Regulatory Effects of Glucosinolates and/or Myrosinases on Arabidopsis Stomatal Apertures and GC K⁺_in Currents of Col and tgg1 Mutants in the Presence and Absence of ABA. (A) tgg1-1 and tgg1-3 mutants respond similarly to the wild type (Col) in ABA induction of stomatal closure. (B) tgg1-1 and tgg1-3 mutants are hyposensitive to ABA inhibition of stomatal opening. For (A) and (B), n = 3 experiments. At least 60 stomata were measured for each treatment per genotype per replicate. Data are mean ± se. P < 0.05 (Student's t test) was considered significant (*). (C) Typical GC whole-cell K⁺ current traces of Col and tgg1 mutants under control, 50 μM glucosinolate (G), and/or 0.2 unit/mL myrosinase (M) application to the GC cytosol, with or without 50 μM ABA. Current and time scales are as shown. (D) K⁺ current density (mean ± se) at −219 mV of GC whole-cell inward K⁺ currents. n = 14, 7, 6, 10, 7, and 6 for Col under control, ABA, G, G+M, M, and ABA+M treatments, respectively; n = 13, 10, 11, 6, 7, and 7 for tgg1-1 under control, ABA, G, G+M, M, and ABA+M treatments, respectively; n = 16, 8, 13, 8, 6, and 12 for tgg1-3 under control, ABA, G, G+M, M, and ABA+M treatments, respectively. P ≤ 0.01 (Student's t test) was considered significant (*) for (D).

Figure 4.

Speculative Model of Interactions between Glucosinolates, Myrosinase (TGG1), and K⁺ Channels in GC ABA Signaling. Left and right GCs indicate events before and after, respectively, activation of signaling pathways. Abiotic stresses increase ABA delivery to GCs.
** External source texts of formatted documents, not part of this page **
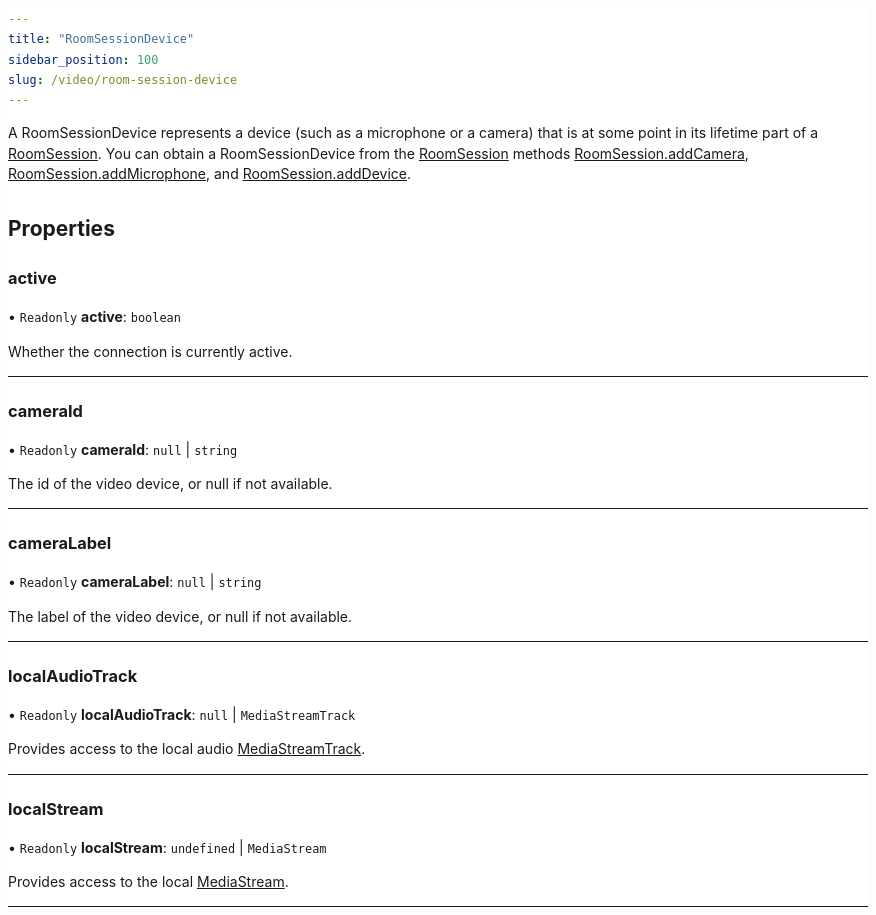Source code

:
```yaml
---
title: "RoomSessionDevice"
sidebar_position: 100
slug: /video/room-session-device
---
```


A RoomSessionDevice represents a device (such as a microphone or a camera) that is at some point in its lifetime part of a [RoomSession](/sdks/browser-sdk/video/room-session). You can obtain a RoomSessionDevice from the [RoomSession](/sdks/browser-sdk/video/room-session) methods [RoomSession.addCamera](/sdks/browser-sdk/video/room-session#addcamera), [RoomSession.addMicrophone](/sdks/browser-sdk/video/room-session#addmicrophone), and [RoomSession.addDevice](/sdks/browser-sdk/video/room-session#adddevice).

## Properties

### active

• `Readonly` **active**: `boolean`

Whether the connection is currently active.

---

### cameraId

• `Readonly` **cameraId**: `null` \| `string`

The id of the video device, or null if not available.

---

### cameraLabel

• `Readonly` **cameraLabel**: `null` \| `string`

The label of the video device, or null if not available.

---

### localAudioTrack

• `Readonly` **localAudioTrack**: `null` \| `MediaStreamTrack`

Provides access to the local audio [MediaStreamTrack](https://developer.mozilla.org/en-US/docs/Web/API/MediaStreamTrack).

---

### localStream

• `Readonly` **localStream**: `undefined` \| `MediaStream`

Provides access to the local [MediaStream](https://developer.mozilla.org/en-US/docs/Web/API/MediaStream).

---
ABA either repartitions glucosinolates (G) from the vacuole to the cytosol (arrow 1) or enhances myrosinase (M) activity or substrate affinity (arrow 2). Inhibition of inward K⁺ channel (K⁺_in) activity might result from channel modification by the resultant hydrolyzed products of glucosinolates (e.g., isothiocyanates [ITC]), as in mammalian cells (arrow 3) or might result from decreased ROS scavenging (arrow 4) by ascorbate (Asc). Hydrolyzed products of glucosinolates may diffuse through the stomatal pore (shaded arrows) and thus deter biotic invaders. Reported biotic (wound) induced increases in ABA (Schmelz et al., 2003) may also provide positive feedback to the glucosinolate-myrosinase system.